「がんが治る」フェイスブック広告はなぜなくならないか?
コネクティビティ

Facebook is bombarding cancer patients with ads for unproven treatments 「がんが治る」フェイスブック広告はなぜなくならないか?

メタ(フェイスブック)は医療に関する誤情報の規制ポリシーを打ち出しているが、相変わらず怪しげな広告であふれている。なぜこのような広告はなくならないのだろうか。 by Abby Ohlheiser2022.07.04

「がんで多くの人が亡くなります。しかし、希望はあります。『がんを死滅させる』ビタミンCベースの特許薬アパトン(Apatone)です。」という救いの手を差し伸べるかのような広告がある。この広告によると、アパトンの有効成分は米国食品医薬品局(FDA)未承認であり、未実証の治療法であるため米国では利用できない。アパトンを利用したいなら、メキシコのクリニックを訪れる必要がある。

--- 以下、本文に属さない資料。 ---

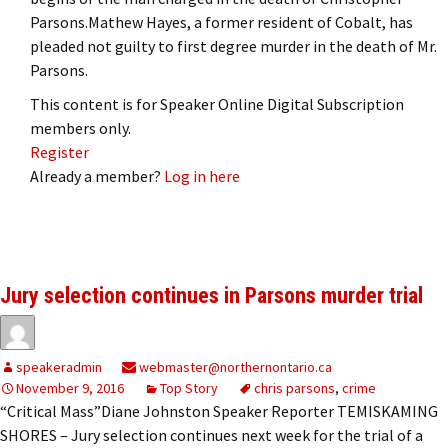
Parsons.Mathew Hayes, a former resident of Cobalt, has
pleaded not guilty to first degree murder in the death of Mr.
Parsons.
This content is for Speaker Online Digital Subscription
members only.
Register
Already a member?
Log in here
Jury selection continues in Parsons murder trial
speakeradmin
webmaster@northernontario.ca
November 9, 2016
Top Story
chris parsons
,
crime
“Critical Mass”Diane Johnston Speaker Reporter TEMISKAMING
SHORES – Jury selection continues next week for the trial of a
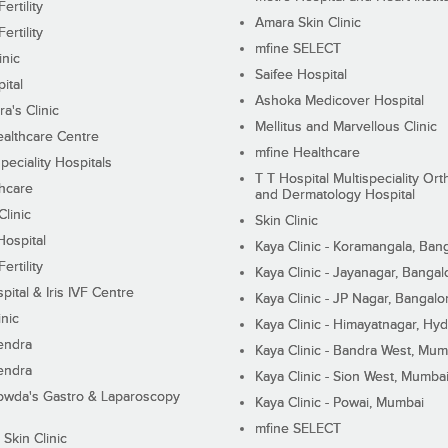
ertility
Amara Skin Clinic
ertility
mfine SELECT
inic
Saifee Hospital
ital
Ashoka Medicover Hospital
ra's Clinic
Mellitus and Marvellous Clinic
althcare Centre
mfine Healthcare
peciality Hospitals
T T Hospital Multispeciality Or
hcare
and Dermatology Hospital
linic
Skin Clinic
Hospital
Kaya Clinic - Koramangala, Ban
ertility
Kaya Clinic - Jayanagar, Bangal
pital & Iris IVF Centre
Kaya Clinic - JP Nagar, Bangalo
inic
Kaya Clinic - Himayatnagar, Hy
endra
Kaya Clinic - Bandra West, Mum
endra
Kaya Clinic - Sion West, Mumba
wda's Gastro & Laparoscopy
Kaya Clinic - Powai, Mumbai
mfine SELECT
 Skin Clinic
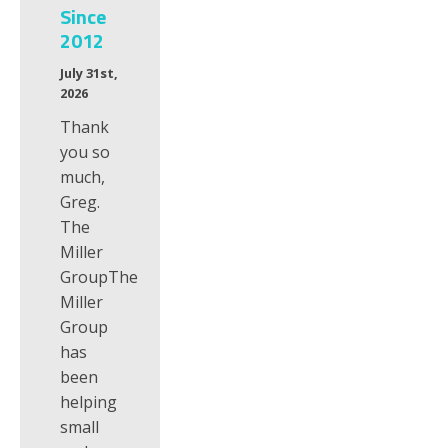
Since
2012
July 31st,
2026
Thank
you so
much,
Greg.
The
Miller
GroupThe
Miller
Group
has
been
helping
small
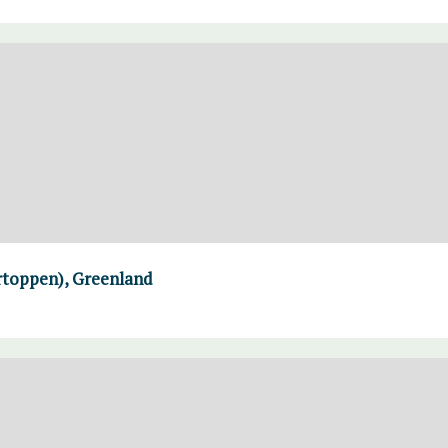
rtoppen), Greenland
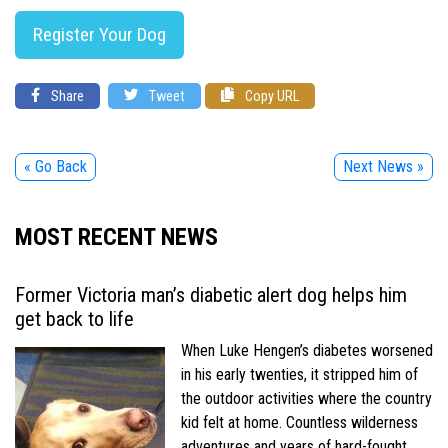
Register Your Dog
Share
Tweet
Copy URL
« Go Back
Next News »
MOST RECENT NEWS
Former Victoria man’s diabetic alert dog helps him
get back to life
When Luke Hengen’s diabetes worsened
in his early twenties, it stripped him of
the outdoor activities where the country
kid felt at home. Countless wilderness
adventures and years of hard-fought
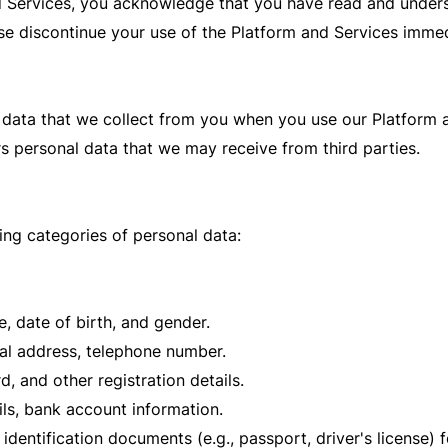
 Services, you acknowledge that you have read and underst
ase discontinue your use of the Platform and Services immed
 data that we collect from you when you use our Platform an
rs personal data that we may receive from third parties.
ng categories of personal data:
e, date of birth, and gender.
al address, telephone number.
 and other registration details.
ils, bank account information.
dentification documents (e.g., passport, driver's license) fo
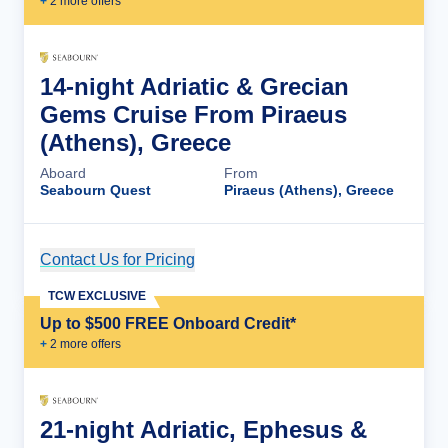
+
2
more offer
s
14-night Adriatic & Grecian
Gems Cruise From Piraeus
(Athens), Greece
Aboard
From
Seabourn Quest
Piraeus (Athens), Greece
Contact Us for Pricing
Cruise Details
TCW EXCLUSIVE
Up to $500 FREE Onboard Credit*
+
2
more offer
s
21-night Adriatic, Ephesus &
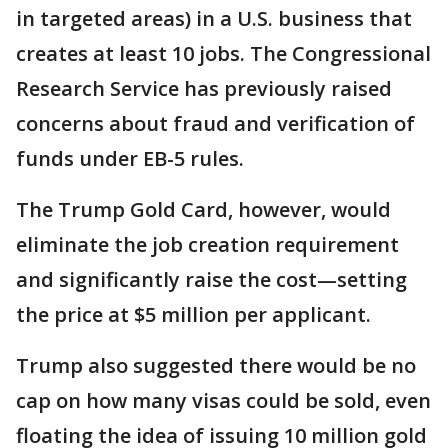
in targeted areas) in a U.S. business that
creates at least 10 jobs. The Congressional
Research Service has previously raised
concerns about fraud and verification of
funds under EB-5 rules.
The Trump Gold Card, however, would
eliminate the job creation requirement
and significantly raise the cost—setting
the price at $5 million per applicant.
Trump also suggested there would be no
cap on how many visas could be sold, even
floating the idea of issuing 10 million gold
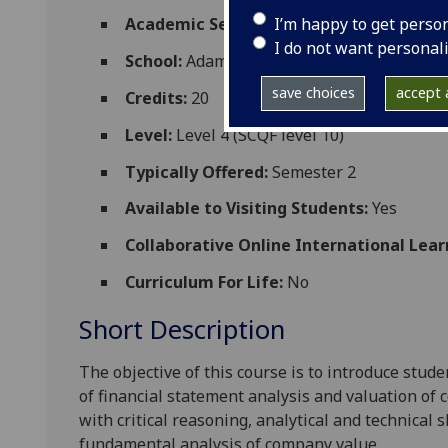
I’m happy to get perso
Academic Session:
2026-27
I do not want personal
School:
Adam Smith Business School
save choices
accept a
Credits:
20
Level:
Level 4 (SCQF level 10)
Typically Offered:
Semester 2
Available to Visiting Students:
Yes
Collaborative Online International Lear
Curriculum For Life:
No
Short Description
The objective of this course is to introduce stud
of financial statement analysis and valuation of
with
critical reasoning, analytical and technical
s
fundamental analysis of
company
value.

米国在住のフェイスブックやインスタグラムのユーザーの中で、がん治療に興味があるとメタに判断された人なら、メキシコのCHIPSA(太平洋国際病院センター)が最近掲載したこの広告や、その他20件ほどの広告を目にしたことがあるかもしれない。米国との国境近くにあるCHIPSAが出したこのような広告はすべて、メタの広告ライブラリで公開されている。これは、がん患者をターゲットとして、誤解を招いたり虚偽の健康効果を主張したりするフェイスブック上で飛び交う広告の一例である。

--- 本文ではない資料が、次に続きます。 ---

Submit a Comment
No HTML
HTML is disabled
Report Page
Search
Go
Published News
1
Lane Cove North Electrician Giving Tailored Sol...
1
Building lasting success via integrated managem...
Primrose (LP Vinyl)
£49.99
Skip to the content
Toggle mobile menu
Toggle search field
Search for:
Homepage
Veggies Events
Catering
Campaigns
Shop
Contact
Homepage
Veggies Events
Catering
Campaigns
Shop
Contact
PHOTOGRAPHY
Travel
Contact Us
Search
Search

フェイスブックやインスタグラムのユーザー、医療研究者、そしてメタの広告ライブラリから得た証拠によると、メタにはセンセーショナルな健康効果を謳った広告があふれており、同社はそこから直接利益を得ていることがわかる。誤解を招く広告は数カ月間、あるいは数年間、問題として取り上げられないまま流布される可能性がある。MITテクノロジーレビューが調査した広告の中には、場合によってはすぐに身体に害が及ぶことが証明されている治療法を宣伝するものもあった。その他にも、効果が疑わしい高額な治療法をユーザーに案内する広告もあった。

CHIPSAは1979年に設立され、がんの総合治療を提供する地域病院を自称している。フェイスブックでは、がん研究の「最先端」を行く施設と説明がある。しかし、この病院の根幹である「ゲルソン・プロトコル(Gerson Protocol)」と呼ばれる食事療法は「まったくのナンセンス」だと語るのは、ミシガン州ウェイン州立大学の腫瘍専門外科医で、Webサイト「サイエンスベースト・メディシン(Science-Based Medicine)」の編集長であるデビッド・ゴースキーだ。1920年代にドイツ人医師ゲルソンが片頭痛治療のために開発したこの治療法は、特殊な食事療法と頻繁な「デトックス」で構成されている。医学界では数十年も前からその効果は否定されている。

CHIPSAは、電話や電子メールによる再三のコメント要請にも応じなかった。

MITテクノロジーレビューはメタに対し、CHIPSAが掲載する5件の広告と、ヴェリタ・ライフ(Verita Life)という別の国際クリニックの3件の広告に注意を促す報告をした。これに対して、メタの広報責任者であるマーク・ランネバーガーから、「不治の病の治療を謳うことを禁止している当社の誤解を招く主張の方針に違反する広告を数件」削除したと返答があった。

削除した広告の特定を要請すると、アパトンががんを「死滅させる」と主張した広告と、米国の医療制度に対する「不信感の高まり」に触れながら特殊ながん治療を宣伝していた広告を拒否した、とランネバーガー広報責任者は説明した。後者の広告とまったく同じ文章で、異なる画像を使った別の広告は依然としてアクティブなままだ。

オーストラリアの医学生で急性骨髄性白血病を患っているニキール・オーターによると、「私のようながん患者やがんを克服した人たちは、常にこのような代替医療の宣伝攻勢を受けています」。オーターがフェイスブックでがん治療センターの広告を目にし始めたのは2019年のことだ。これは、フェイスブックや他のプラットフォームが、健康に関する誤情報の配信を制限するために作った新しいポリシーを展開し始めた時期と重なる。